Much like thin, overplucked eyebrows or squabbling furiously with your parents, acne is typically associated with our teens—existing as this rite-of-passage we endure until our hormones chill out. But acne doesn’t end in our teens for all of us. A 2007 study of acne sufferers conducted by the University of Alabama found that roughly 51% of the women and 43% of the men surveyed were aged between 20 and 29. Further to that, roughly 26% of women and 12% of men were aged between 40 and 49.
Scientifically, the only difference between adult acne and acne is that adults get adult acne. (Groundbreaking discovery, right?) But much like acne itself, scientists are at odds with each other over what the causes of adult acne actually is. The affliction, then, feels modern—and so, the first hypothesis is that it’s about what we’re eating and what we’re exposed to. A 1999 study from the UK reported that in the space of a decade, the average age of an adult with acne rose from 20.5 to 26.5. One *possible* driving factor here? Certain kinds of carbs.
Okay so before we go ahead, a quick disclaimer: We’re not here to shame, but foods that our bodies burn up quite easily, otherwise known as foods with a higher glycemic index, have scientifically been linked with with acne. In a 2016 study, published in the Journal of the American Academy of Dermatology, researchers explored the connection between diet and acne, (think things like our dairy consumption and insulin resistance). What they found was those who ate more foods with a higher glycemic index—so refined breads, cakes and such—had greater instances of acne. Meaning, that those everything bagels we have on Sunday, or the couple slices of pizza we grab on our stumble walk home after a night out, could be showing up on our faces. The key word is could, though, because other research suggests adult acne might be related to something else: hormones.
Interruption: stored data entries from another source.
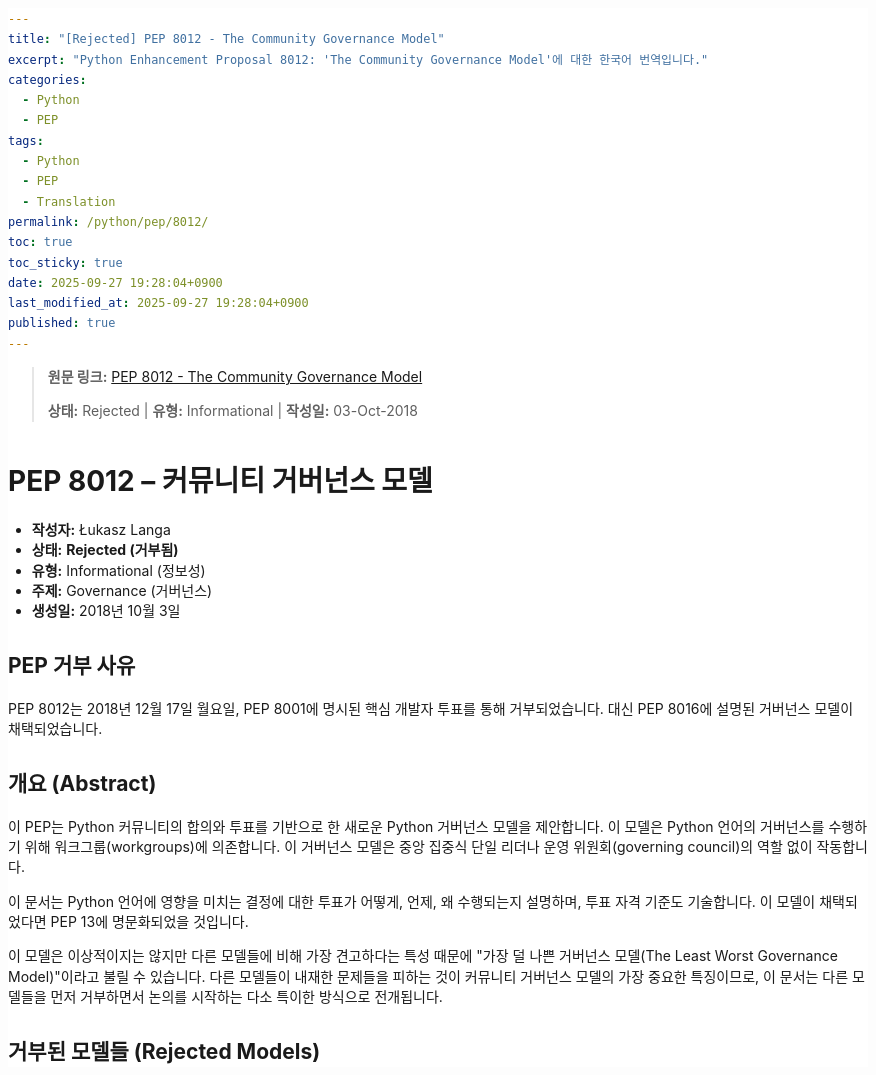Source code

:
 ```yaml
---
title: "[Rejected] PEP 8012 - The Community Governance Model"
excerpt: "Python Enhancement Proposal 8012: 'The Community Governance Model'에 대한 한국어 번역입니다."
categories:
  - Python
  - PEP
tags:
  - Python
  - PEP
  - Translation
permalink: /python/pep/8012/
toc: true
toc_sticky: true
date: 2025-09-27 19:28:04+0900
last_modified_at: 2025-09-27 19:28:04+0900
published: true
---
```

> **원문 링크:** [PEP 8012 - The Community Governance Model](https://peps.python.org/pep-8012/)
>
> **상태:** Rejected | **유형:** Informational | **작성일:** 03-Oct-2018


# PEP 8012 – 커뮤니티 거버넌스 모델

*   **작성자:** Łukasz Langa <lukasz at python.org>
*   **상태:** **Rejected (거부됨)**
*   **유형:** Informational (정보성)
*   **주제:** Governance (거버넌스)
*   **생성일:** 2018년 10월 3일

## PEP 거부 사유

PEP 8012는 2018년 12월 17일 월요일, PEP 8001에 명시된 핵심 개발자 투표를 통해 거부되었습니다. 대신 PEP 8016에 설명된 거버넌스 모델이 채택되었습니다.

## 개요 (Abstract)

이 PEP는 Python 커뮤니티의 합의와 투표를 기반으로 한 새로운 Python 거버넌스 모델을 제안합니다. 이 모델은 Python 언어의 거버넌스를 수행하기 위해 워크그룹(workgroups)에 의존합니다. 이 거버넌스 모델은 중앙 집중식 단일 리더나 운영 위원회(governing council)의 역할 없이 작동합니다.

이 문서는 Python 언어에 영향을 미치는 결정에 대한 투표가 어떻게, 언제, 왜 수행되는지 설명하며, 투표 자격 기준도 기술합니다. 이 모델이 채택되었다면 PEP 13에 명문화되었을 것입니다.

이 모델은 이상적이지는 않지만 다른 모델들에 비해 가장 견고하다는 특성 때문에 "가장 덜 나쁜 거버넌스 모델(The Least Worst Governance Model)"이라고 불릴 수 있습니다. 다른 모델들이 내재한 문제들을 피하는 것이 커뮤니티 거버넌스 모델의 가장 중요한 특징이므로, 이 문서는 다른 모델들을 먼저 거부하면서 논의를 시작하는 다소 특이한 방식으로 전개됩니다.

## 거부된 모델들 (Rejected Models)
Let’s quickly recap: That 2007 study from the University of Alabama we mentioned earlier, alongside some more recent studies, all reference how women are much more likely to develop acne than men are. And a key factor in that, at least for women, is suggested to be hormones. Using this point of gender-specific acne, a 2013 Braillian study for example found that for the majority of the women surveyed who had adult acne had higher-than-average levels of both androgen and dehydroepiandrosterone—two hormones involved in menstruation. Which, when translated from scientist, means that women are better candidates for getting acne.
Before anyone freaks out, it’s important to note that there are a lot of studies on what causes adult acne with other theories suggesting genes, excessive makeup or, as a 2017 study from the Nova Derm Dermatology Centre in Warsaw found, stress to be contributing factors. But while adult acne may not have one conclusive cause, the point is that it’s super common, super treatable and super normal to have. So relax, enjoy that bagel, and if anything pops up — you know who to call.